**WORK TASK**. Each line of the records below that holds "nose" should be copied out.

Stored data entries
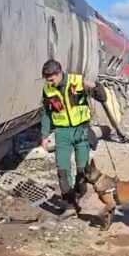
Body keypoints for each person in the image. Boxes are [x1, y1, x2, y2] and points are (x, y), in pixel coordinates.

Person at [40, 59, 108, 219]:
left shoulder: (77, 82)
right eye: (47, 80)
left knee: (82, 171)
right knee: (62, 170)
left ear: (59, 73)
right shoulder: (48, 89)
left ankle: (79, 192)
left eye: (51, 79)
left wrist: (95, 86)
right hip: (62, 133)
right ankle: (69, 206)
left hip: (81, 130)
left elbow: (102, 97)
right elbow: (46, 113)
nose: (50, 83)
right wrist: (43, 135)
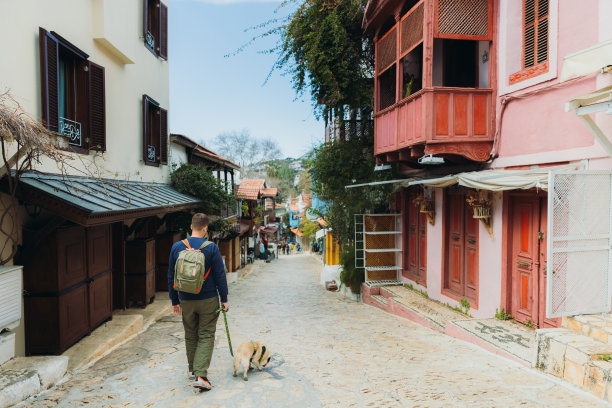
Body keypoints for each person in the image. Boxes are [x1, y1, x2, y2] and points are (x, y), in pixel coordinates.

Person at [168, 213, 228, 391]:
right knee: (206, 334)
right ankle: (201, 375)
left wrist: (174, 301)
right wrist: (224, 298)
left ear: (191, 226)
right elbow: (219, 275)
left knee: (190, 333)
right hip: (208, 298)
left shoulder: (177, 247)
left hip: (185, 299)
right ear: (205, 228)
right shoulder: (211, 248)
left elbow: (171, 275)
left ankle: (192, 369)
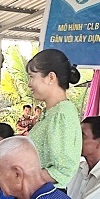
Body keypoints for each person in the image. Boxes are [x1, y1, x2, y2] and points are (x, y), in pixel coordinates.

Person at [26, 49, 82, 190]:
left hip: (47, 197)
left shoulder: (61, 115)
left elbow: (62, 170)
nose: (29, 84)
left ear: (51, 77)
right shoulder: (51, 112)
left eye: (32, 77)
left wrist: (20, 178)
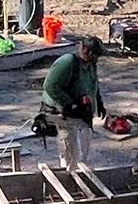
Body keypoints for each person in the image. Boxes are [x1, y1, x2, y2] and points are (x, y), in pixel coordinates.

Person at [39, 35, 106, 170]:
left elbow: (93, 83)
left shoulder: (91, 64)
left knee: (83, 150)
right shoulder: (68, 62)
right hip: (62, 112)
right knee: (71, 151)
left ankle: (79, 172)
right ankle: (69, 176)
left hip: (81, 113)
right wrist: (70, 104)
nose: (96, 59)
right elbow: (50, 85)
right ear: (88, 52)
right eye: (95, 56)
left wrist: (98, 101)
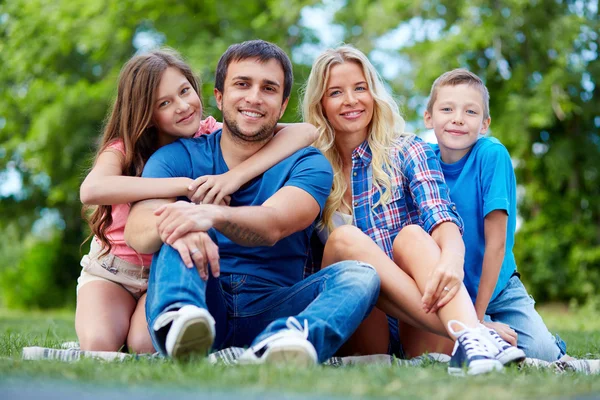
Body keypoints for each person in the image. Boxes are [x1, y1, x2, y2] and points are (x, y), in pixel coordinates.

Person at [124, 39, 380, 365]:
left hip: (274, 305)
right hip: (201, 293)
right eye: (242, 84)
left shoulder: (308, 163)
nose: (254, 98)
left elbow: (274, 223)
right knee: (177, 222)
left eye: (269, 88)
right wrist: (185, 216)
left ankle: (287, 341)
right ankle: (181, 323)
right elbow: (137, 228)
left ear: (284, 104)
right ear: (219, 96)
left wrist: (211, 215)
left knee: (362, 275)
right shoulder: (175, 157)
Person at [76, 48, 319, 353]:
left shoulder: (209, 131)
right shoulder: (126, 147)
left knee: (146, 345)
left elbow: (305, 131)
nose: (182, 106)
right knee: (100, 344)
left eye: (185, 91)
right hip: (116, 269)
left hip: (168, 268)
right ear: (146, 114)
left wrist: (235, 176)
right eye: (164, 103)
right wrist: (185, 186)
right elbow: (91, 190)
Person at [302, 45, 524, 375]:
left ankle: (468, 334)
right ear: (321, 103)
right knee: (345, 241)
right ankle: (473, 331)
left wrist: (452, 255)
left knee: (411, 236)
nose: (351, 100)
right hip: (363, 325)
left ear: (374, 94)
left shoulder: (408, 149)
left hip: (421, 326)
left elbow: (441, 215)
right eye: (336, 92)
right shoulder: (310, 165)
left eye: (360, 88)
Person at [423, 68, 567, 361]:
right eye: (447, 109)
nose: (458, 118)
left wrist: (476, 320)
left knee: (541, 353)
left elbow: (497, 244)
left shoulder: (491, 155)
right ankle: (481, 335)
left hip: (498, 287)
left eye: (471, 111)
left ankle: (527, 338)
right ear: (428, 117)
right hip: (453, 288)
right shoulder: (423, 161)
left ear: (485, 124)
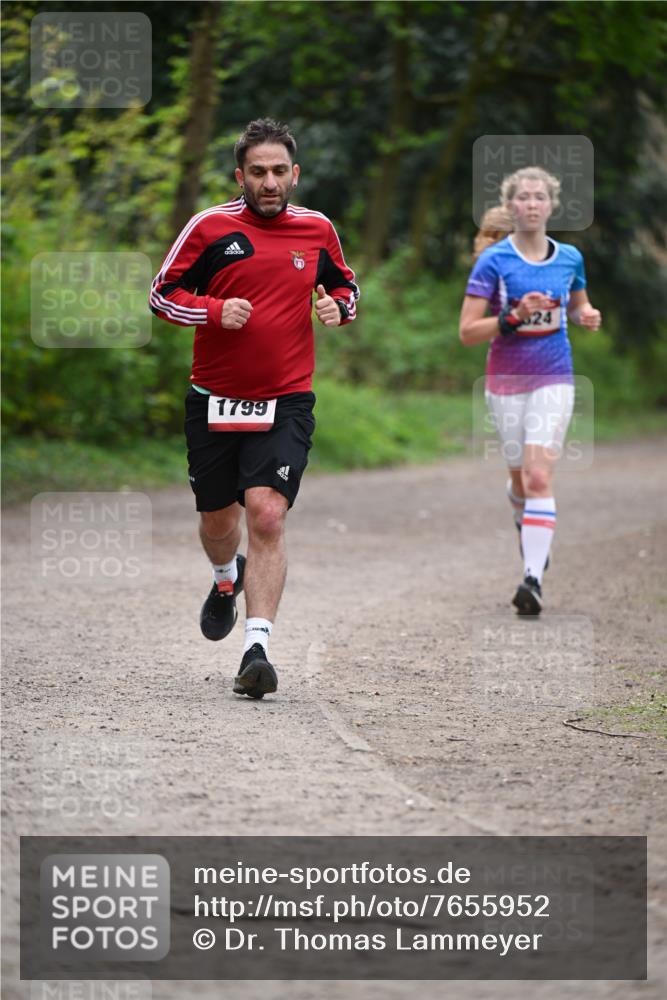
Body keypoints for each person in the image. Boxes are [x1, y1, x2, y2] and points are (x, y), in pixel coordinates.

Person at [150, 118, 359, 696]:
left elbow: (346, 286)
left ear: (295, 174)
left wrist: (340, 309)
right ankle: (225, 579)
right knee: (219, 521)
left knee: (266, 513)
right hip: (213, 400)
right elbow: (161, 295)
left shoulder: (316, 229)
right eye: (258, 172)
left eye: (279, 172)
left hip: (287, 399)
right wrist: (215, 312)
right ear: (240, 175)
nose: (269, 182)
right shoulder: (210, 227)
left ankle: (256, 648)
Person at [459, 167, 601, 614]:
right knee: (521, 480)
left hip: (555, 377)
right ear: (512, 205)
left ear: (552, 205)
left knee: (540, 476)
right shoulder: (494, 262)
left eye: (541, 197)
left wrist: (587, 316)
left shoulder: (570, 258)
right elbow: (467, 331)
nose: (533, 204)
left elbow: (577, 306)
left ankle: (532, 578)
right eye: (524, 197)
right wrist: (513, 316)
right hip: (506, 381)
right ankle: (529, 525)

**SOLUTION TO THIS EXERCISE**.
nose: (50, 83)
nose: (29, 84)
nose: (96, 59)
nose: (254, 98)
nose: (182, 106)
nose: (351, 100)
nose: (458, 118)
nose: (269, 182)
nose: (533, 204)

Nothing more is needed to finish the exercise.